AquaBounty chief executive Ronald Stotish said: “This was a very successful year in which we progressed our commercial goals. Having in the previous year achieved crucial milestones in receiving regulatory approvals, we have now taken major steps in our commercial plan by purchasing a production facility in the US and commencing construction of a production facility in Canada. 

“We also completed our very first sales of AquAdvantage salmon, which was extremely well received by our customers who are looking forward to their next shipment.”

Only sold in Canada

Canada is currently the only country where AquaBounty sells its salmon. The US Food and Drink Administration approved the fish in 2015 but imports have been blocked because authorities cannot decide how the fish should be labelled.

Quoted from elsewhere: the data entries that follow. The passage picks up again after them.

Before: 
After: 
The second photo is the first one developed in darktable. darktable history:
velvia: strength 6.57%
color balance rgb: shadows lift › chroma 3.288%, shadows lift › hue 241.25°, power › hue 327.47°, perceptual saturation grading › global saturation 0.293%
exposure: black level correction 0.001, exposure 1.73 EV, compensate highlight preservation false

In a press release, AquaBounty explained: “In January 2016, as part of the 2016 Omnibus Appropriations Act (the Act) passed by the United States Congress, an amendment was added that directed the FDA to issue final guidance for the labelling of AquAdvantage salmon. 

“Given this directive, the FDA issued an Import Alert on the fish and stated that a temporary hold was being implemented to comply with language in the Act, which was extended beyond its initial end date several times to March 23, 2018, by continuing resolutions. At this time, the Company cannot predict when or if the Import Alert might be lifted or when the FDA might finalise its labelling guidance.”

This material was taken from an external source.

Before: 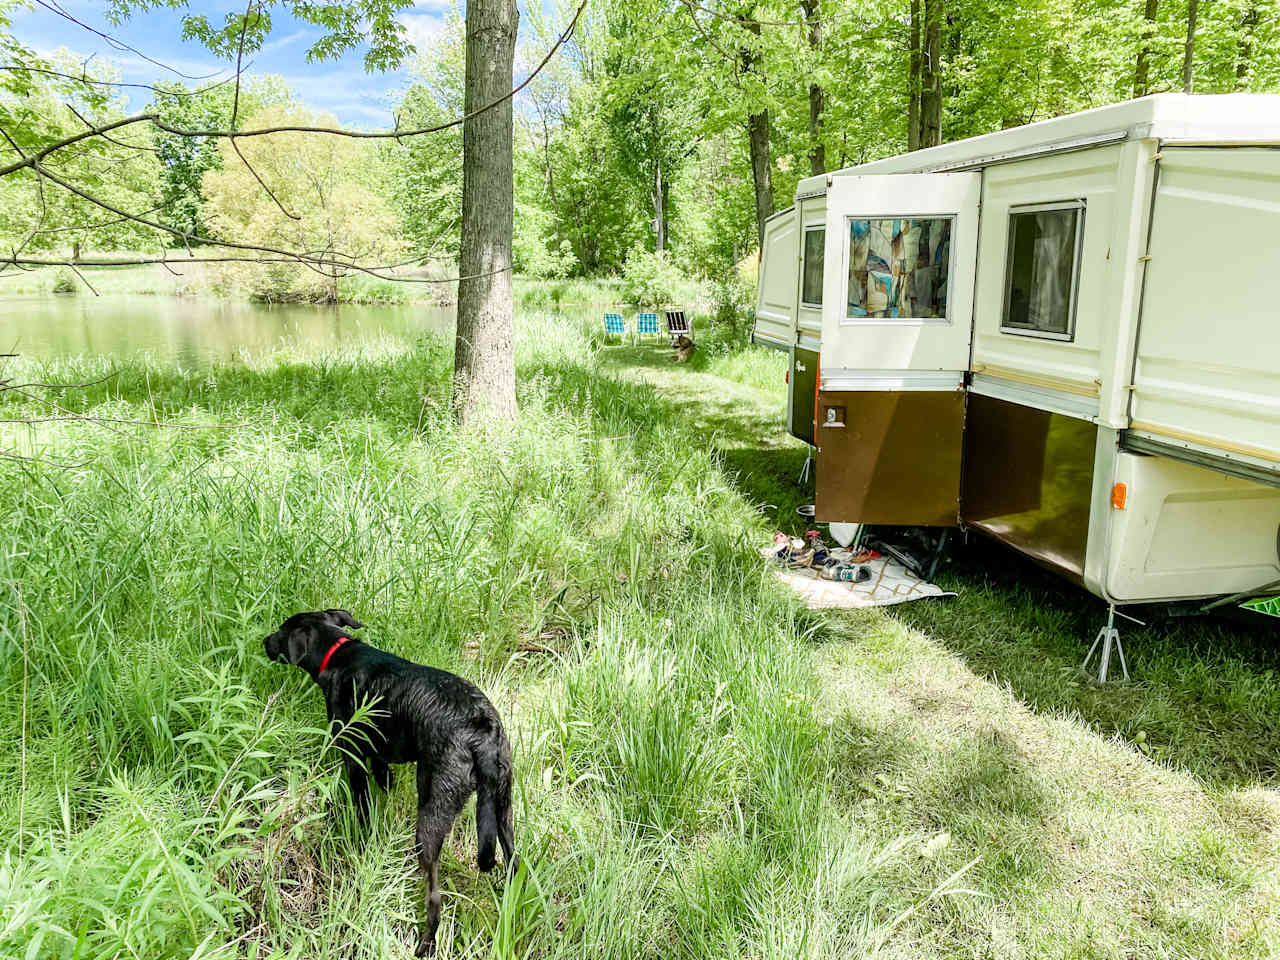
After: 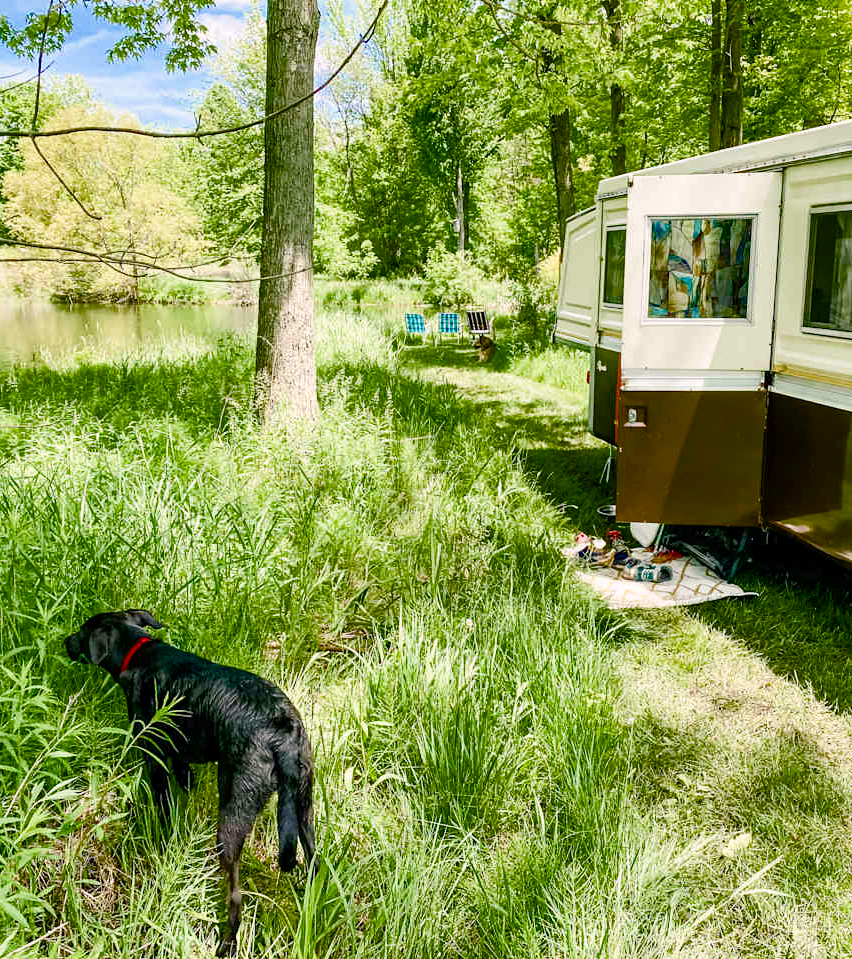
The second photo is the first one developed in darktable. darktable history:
color balance rgb: shadows lift › chroma 2.031%, shadows lift › hue 215.72°, highlights gain › chroma 0.954%, highlights gain › hue 27.69°, perceptual saturation grading › global saturation 54.094%, perceptual saturation grading › highlights -50.026%, perceptual saturation grading › mid-tones 40.232%, perceptual saturation grading › shadows 30.196%, global vibrance 10.354%, saturation formula JzAzBz (2021)
crop and rotate: left 15.61%, right 17.811%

AquaBounty said discussions have been opened with potential investors to partner on the construction of a land-based recirculating aquaculture facility located in the US or Canada for the production of AquAdvantage salmon.

It said projects to develop commercial AquAdvantage salmon production outside North America continued during 2017 with field trials ongoing in Argentina and Brazil. AquaBounty expects the Argentina field trial to conclude mid-2018 and the Brazil field trial to conclude in 2019.